Eli Zaretskii wrote:
Date: Sat, 21 May 2005 20:30:16 +1000
From: Russell Shaw <rjshaw@netspace.net.au>
Cc: gdb@sources.redhat.com

It'd be better to store the state of every step in to a circular buffer
of size 1000 (the user could change that size with a command).

When you say ``it'd be better'', what is the alternative that you think is worse than your suggestion? What I wrote didn't say how many previous states to remember, nor what data structure to use for that.

Also, I hope you don't mean ``every step'', but rather ``every stop''.
What I suggested didn't involve single-stepping the program, so GDB
can only collect the target state when the target stops, not after
each instruction.

Yes, that's what i meant (every step).
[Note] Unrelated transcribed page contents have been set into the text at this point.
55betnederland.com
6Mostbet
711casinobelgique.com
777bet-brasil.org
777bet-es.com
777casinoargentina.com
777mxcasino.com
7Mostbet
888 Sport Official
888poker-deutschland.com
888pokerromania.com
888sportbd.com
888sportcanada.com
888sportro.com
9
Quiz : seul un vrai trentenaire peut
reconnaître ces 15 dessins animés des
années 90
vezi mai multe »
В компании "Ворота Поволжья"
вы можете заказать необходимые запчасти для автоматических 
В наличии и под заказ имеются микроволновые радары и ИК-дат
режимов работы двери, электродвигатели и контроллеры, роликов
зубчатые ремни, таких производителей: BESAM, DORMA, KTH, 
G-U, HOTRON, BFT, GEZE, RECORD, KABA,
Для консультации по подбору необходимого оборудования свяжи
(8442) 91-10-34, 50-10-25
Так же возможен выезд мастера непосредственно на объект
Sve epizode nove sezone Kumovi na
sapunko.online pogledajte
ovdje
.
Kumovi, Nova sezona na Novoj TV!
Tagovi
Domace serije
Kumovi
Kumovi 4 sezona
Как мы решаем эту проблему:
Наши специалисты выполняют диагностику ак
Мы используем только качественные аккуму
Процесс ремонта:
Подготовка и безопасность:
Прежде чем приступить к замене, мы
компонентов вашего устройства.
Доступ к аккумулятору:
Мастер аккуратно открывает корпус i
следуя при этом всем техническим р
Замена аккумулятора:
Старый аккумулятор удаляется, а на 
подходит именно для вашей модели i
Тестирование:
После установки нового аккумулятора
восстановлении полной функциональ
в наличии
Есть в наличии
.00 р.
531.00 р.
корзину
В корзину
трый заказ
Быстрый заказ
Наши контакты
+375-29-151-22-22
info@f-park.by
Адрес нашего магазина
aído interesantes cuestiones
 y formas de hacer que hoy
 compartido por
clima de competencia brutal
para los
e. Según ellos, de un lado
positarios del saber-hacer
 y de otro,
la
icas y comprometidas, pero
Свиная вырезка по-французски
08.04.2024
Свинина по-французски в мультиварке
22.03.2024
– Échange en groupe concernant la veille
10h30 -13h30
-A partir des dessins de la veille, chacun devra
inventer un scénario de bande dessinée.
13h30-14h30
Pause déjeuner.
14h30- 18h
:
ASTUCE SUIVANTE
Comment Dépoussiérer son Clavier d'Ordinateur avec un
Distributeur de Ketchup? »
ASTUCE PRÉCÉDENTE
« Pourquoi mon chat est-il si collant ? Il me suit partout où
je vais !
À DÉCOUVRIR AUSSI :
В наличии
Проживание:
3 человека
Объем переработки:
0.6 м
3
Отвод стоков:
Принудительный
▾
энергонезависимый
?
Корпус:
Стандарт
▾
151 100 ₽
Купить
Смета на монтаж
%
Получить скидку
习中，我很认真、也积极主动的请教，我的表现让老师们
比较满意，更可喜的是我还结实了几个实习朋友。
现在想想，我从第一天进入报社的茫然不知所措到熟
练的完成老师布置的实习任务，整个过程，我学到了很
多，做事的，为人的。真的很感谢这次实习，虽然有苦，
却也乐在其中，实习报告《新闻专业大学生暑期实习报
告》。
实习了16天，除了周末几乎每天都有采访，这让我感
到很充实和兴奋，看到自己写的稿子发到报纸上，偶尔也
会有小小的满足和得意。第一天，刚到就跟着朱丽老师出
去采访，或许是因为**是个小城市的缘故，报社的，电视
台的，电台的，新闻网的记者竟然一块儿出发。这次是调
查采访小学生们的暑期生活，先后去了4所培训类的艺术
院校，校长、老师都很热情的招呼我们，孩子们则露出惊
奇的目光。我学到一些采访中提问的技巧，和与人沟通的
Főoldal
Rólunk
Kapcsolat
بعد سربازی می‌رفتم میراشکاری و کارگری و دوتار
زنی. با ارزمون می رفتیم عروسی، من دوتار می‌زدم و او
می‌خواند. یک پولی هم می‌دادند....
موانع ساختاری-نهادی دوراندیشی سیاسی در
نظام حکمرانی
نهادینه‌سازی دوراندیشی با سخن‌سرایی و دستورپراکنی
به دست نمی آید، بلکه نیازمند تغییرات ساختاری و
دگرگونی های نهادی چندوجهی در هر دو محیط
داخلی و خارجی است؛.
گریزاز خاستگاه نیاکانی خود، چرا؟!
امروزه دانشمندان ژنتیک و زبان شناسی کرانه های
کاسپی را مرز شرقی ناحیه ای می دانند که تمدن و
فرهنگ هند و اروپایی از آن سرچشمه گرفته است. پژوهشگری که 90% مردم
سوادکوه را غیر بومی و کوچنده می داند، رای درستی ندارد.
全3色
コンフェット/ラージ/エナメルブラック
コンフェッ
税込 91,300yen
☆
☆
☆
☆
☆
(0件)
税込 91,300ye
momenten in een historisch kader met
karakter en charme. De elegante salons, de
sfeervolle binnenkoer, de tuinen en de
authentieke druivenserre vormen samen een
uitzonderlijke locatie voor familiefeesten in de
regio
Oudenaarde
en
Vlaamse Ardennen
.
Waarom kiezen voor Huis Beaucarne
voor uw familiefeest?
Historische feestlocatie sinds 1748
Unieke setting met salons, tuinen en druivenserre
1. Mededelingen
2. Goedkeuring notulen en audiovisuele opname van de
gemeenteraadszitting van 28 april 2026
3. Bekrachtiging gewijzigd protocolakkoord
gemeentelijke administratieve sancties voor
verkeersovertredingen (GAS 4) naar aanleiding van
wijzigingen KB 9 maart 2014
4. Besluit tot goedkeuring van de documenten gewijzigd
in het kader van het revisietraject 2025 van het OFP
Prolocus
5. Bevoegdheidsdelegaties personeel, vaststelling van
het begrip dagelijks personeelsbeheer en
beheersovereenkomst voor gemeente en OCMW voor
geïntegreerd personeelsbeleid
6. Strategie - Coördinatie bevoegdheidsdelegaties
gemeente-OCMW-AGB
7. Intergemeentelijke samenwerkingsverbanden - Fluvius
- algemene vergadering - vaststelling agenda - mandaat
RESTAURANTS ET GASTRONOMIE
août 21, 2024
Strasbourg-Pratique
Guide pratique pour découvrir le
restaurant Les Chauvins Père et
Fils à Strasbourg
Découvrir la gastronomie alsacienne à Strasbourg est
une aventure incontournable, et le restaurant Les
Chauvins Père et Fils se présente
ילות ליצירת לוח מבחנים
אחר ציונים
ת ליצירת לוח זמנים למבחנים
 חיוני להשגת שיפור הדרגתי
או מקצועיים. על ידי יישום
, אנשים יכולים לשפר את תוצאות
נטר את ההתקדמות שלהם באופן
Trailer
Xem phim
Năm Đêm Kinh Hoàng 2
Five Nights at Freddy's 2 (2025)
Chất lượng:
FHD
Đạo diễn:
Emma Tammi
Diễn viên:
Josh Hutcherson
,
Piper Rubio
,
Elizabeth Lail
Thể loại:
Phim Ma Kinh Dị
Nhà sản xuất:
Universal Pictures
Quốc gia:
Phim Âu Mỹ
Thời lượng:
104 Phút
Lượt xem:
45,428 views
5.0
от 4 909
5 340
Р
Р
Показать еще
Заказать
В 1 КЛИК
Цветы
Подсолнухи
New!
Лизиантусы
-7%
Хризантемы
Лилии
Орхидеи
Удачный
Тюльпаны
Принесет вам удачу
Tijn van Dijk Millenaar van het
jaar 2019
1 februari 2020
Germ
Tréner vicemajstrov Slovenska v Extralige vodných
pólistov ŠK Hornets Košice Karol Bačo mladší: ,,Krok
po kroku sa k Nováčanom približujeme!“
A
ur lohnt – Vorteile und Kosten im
It could be configureable so that the policy can be set to every user-stop, every function call, or disabled alltogether. The idea is that you could run from main() until a segfault happens, then "back 10" and step thru the last few actions.

That way, there's only one backwards command to remember, and maybe a
command to change the history buffer size.

That's essentially what I suggested: to have a single command to go back to one of the places where we have enough information to restore the target state.

I was hoping to have target state for all of the last 100 or 1000 steps.


There could be two things the user chooses:

  When you go back to a previous point then start
  stepping, all you see is a replay of what happened, rather than any real
  interactive or live executions happening. When you step past the current
  context, then 'real' simulation is again happening as usual, or

  When you go back to a previous point then start
  stepping, then 'real' simulation is again happening as usual.